Radom: zdaniem prokuratora, szpital nie naraził życia pacjentów
Nie będzie śledztwa w sprawie narażenia życia pacjentów Radomskiego Szpitala Specjalistycznego im. dr T. Chałubińskiego, który w czasie strajku pełnił ostry dyżur i przyjmował pacjentów przy zmniejszonej obsadzie pielęgniarskiej.

W opinii prokuratora, dyrekcja zapewniła pacjentom wystarczającą opiekę m.in. zatrudniając dodatkowe pielęgniarki spoza szpitala a na newralgiczne oddziały przesunięto siostry m.in. z przychodni specjalistycznych.
Doniesienie w sprawie podejrzenia popełnienia przestępstwa przez dyrekcję szpitala złożyły w trzecim dniu strajku przedstawicielki Ogólnopolskiego Związku Zawodowego Pielęgniarek i Położnych. Ich zdaniem, bezpieczeństwo pacjentów było narażone, gdyż dyrekcja decydując się na ostry dyżur nie zapewniła właściwej opieki chorym, a to mogło skutkować narażeniem życia i zdrowia pacjentów.

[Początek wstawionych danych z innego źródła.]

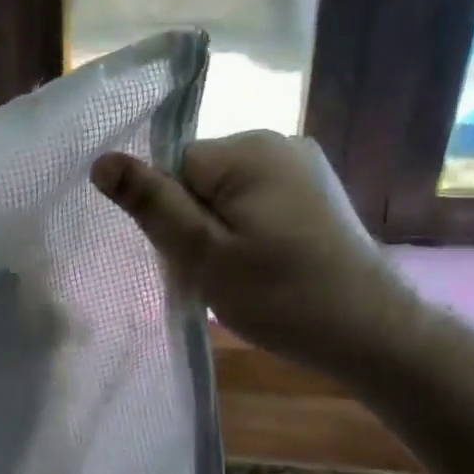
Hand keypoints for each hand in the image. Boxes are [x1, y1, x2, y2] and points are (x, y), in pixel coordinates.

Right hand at [92, 130, 418, 374]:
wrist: (371, 331)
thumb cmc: (282, 296)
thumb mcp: (205, 255)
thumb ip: (153, 205)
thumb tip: (101, 160)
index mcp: (248, 150)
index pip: (174, 167)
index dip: (171, 216)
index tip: (193, 258)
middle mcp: (278, 142)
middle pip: (200, 178)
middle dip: (196, 224)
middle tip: (217, 274)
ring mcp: (303, 165)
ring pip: (227, 193)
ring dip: (222, 231)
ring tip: (244, 275)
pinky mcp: (316, 192)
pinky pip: (257, 201)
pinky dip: (249, 232)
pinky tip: (267, 266)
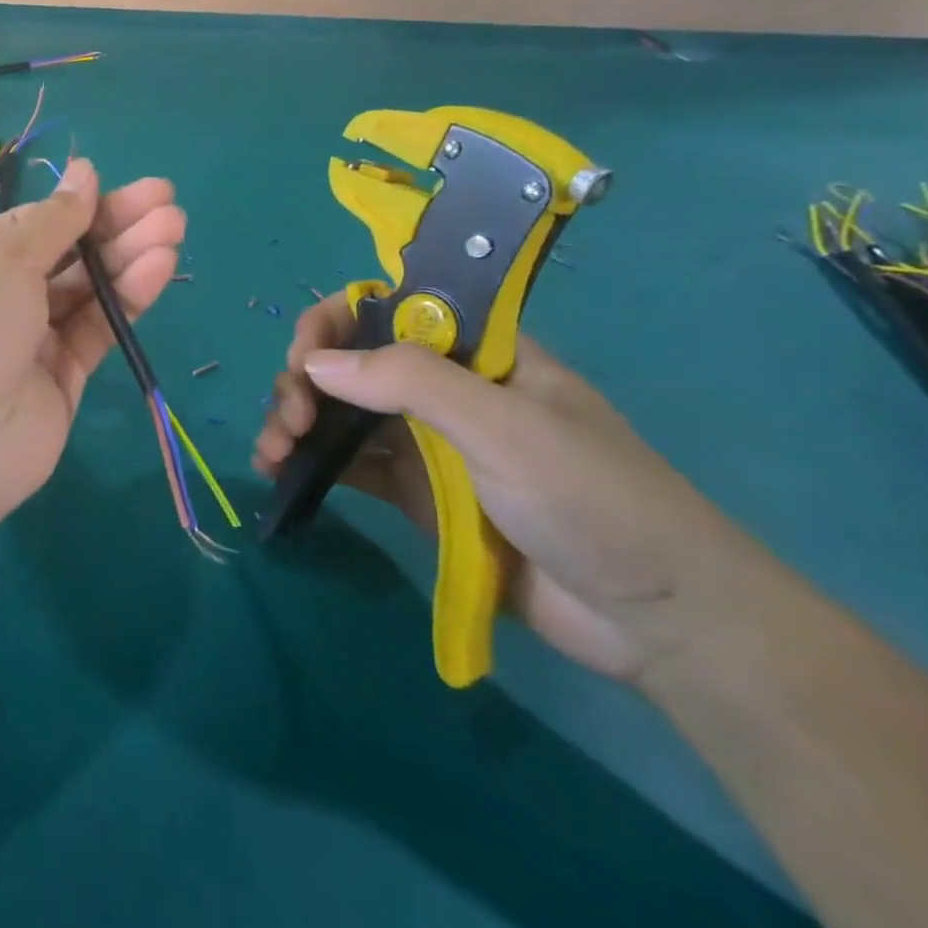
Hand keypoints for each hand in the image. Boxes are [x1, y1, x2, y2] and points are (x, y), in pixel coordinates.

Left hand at [0, 160, 184, 533]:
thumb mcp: (0, 262)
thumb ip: (52, 221)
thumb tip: (83, 171)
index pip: (33, 222)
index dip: (80, 205)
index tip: (128, 189)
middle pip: (67, 252)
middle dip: (116, 225)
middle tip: (168, 202)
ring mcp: (32, 338)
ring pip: (88, 289)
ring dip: (129, 257)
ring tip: (175, 227)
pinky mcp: (63, 376)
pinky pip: (98, 328)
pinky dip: (127, 299)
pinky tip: (159, 268)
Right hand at [254, 297, 741, 682]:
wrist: (655, 618)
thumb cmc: (592, 499)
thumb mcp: (504, 427)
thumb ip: (410, 383)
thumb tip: (314, 362)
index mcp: (473, 353)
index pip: (386, 309)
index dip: (335, 323)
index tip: (306, 359)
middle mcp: (441, 388)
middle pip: (350, 361)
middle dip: (306, 380)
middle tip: (291, 422)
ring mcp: (424, 442)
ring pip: (340, 412)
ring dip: (295, 421)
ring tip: (272, 453)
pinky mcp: (412, 493)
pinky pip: (348, 464)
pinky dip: (309, 463)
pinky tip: (278, 474)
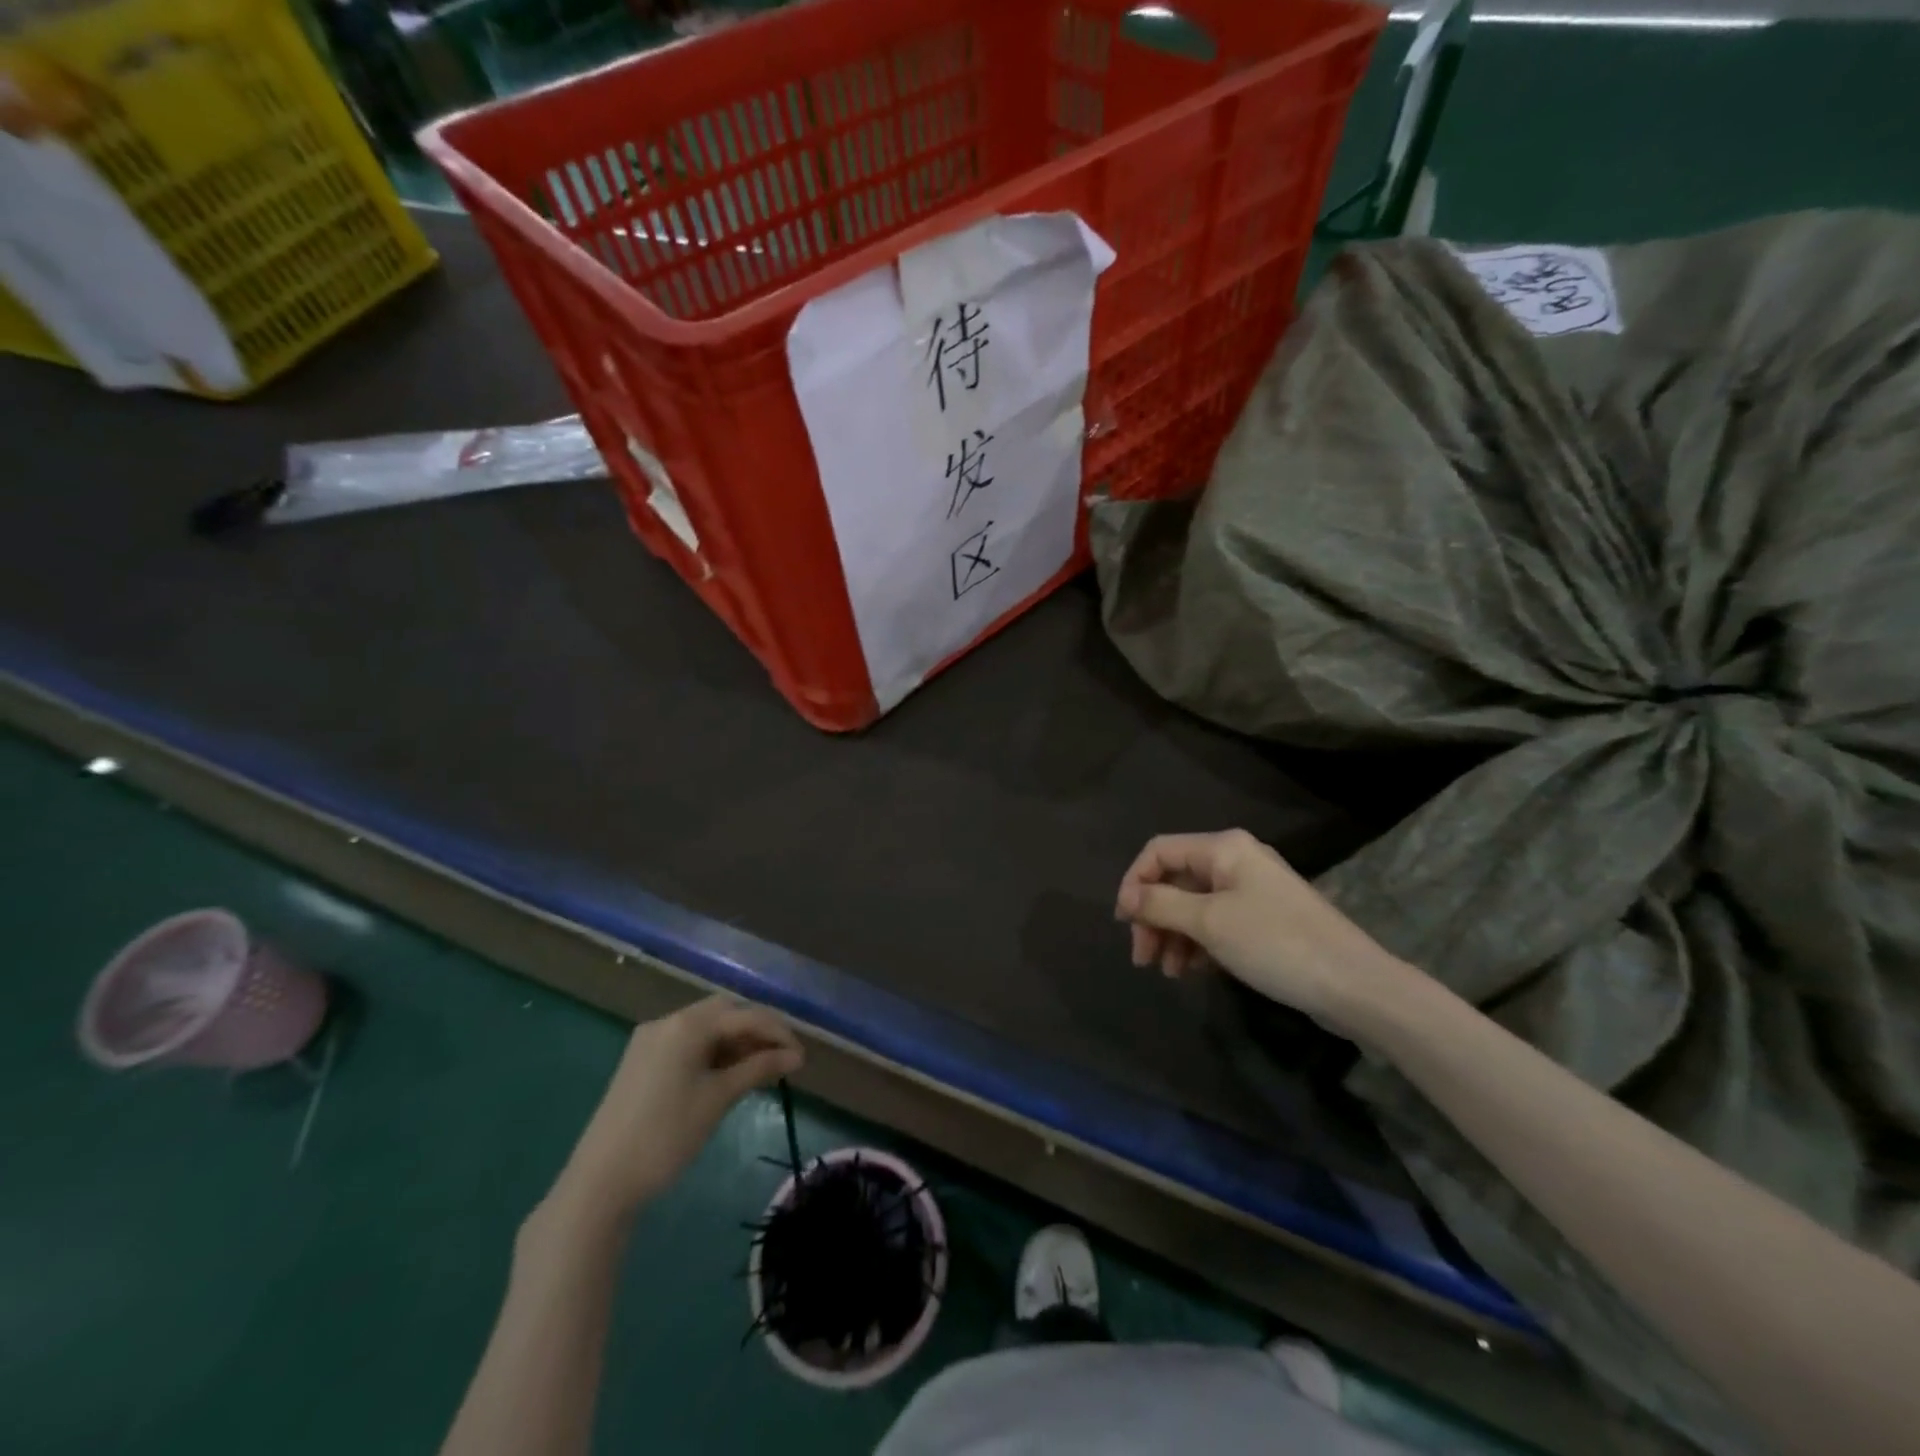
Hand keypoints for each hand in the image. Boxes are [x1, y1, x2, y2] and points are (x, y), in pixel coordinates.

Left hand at [556, 997, 802, 1219]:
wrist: (600, 1182)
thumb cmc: (666, 1136)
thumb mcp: (718, 1099)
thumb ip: (759, 1069)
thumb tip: (796, 1056)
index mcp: (687, 1024)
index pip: (745, 1015)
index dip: (777, 1032)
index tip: (801, 1057)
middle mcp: (668, 1021)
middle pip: (724, 1012)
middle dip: (756, 1030)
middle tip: (781, 1059)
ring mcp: (651, 1040)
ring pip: (705, 1027)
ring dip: (735, 1042)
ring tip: (760, 1070)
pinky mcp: (641, 1061)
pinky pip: (687, 1043)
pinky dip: (712, 1052)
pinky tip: (727, 1074)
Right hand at [1114, 830, 1406, 1032]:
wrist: (1354, 985)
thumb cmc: (1275, 943)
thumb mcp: (1209, 922)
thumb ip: (1161, 905)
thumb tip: (1127, 897)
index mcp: (1223, 848)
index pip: (1159, 851)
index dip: (1134, 882)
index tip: (1124, 922)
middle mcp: (1236, 860)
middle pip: (1175, 880)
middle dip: (1153, 916)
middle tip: (1142, 957)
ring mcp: (1252, 891)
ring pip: (1194, 905)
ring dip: (1173, 935)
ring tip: (1168, 972)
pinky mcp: (1264, 920)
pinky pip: (1217, 923)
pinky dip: (1198, 943)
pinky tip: (1193, 971)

Radomska prokuratura prowadzi jeszcze trzy dochodzenia dotyczące akcji strajkowej w radomskim szpitalu.
Jedno dotyczy śmierci pacjenta na oddziale dializ w czasie dwugodzinnego strajku ostrzegawczego pielęgniarek. Kolejne - utrudniania działalności związkowej i zastraszania sióstr przez dyrekcję lecznicy oraz podejrzenia manipulacji i wywierania nacisków przez przedstawicieli związków zawodowych podczas referendum strajkowego.
Rzeczniczka Prokuratury Okręgowej w Radomiu Małgorzata Chrabąszcz podkreśliła, że wyjaśnienie tych spraw wymaga więcej czasu. – Muszą być przesłuchane wszystkie pielęgniarki biorące udział w strajku. W sprawie śmierci pacjenta czekamy natomiast na decyzję biegłego, która będzie gotowa w okolicach listopada – powiedziała PAP.
Strajk pielęgniarki w radomskim szpitalu trwał 11 dni.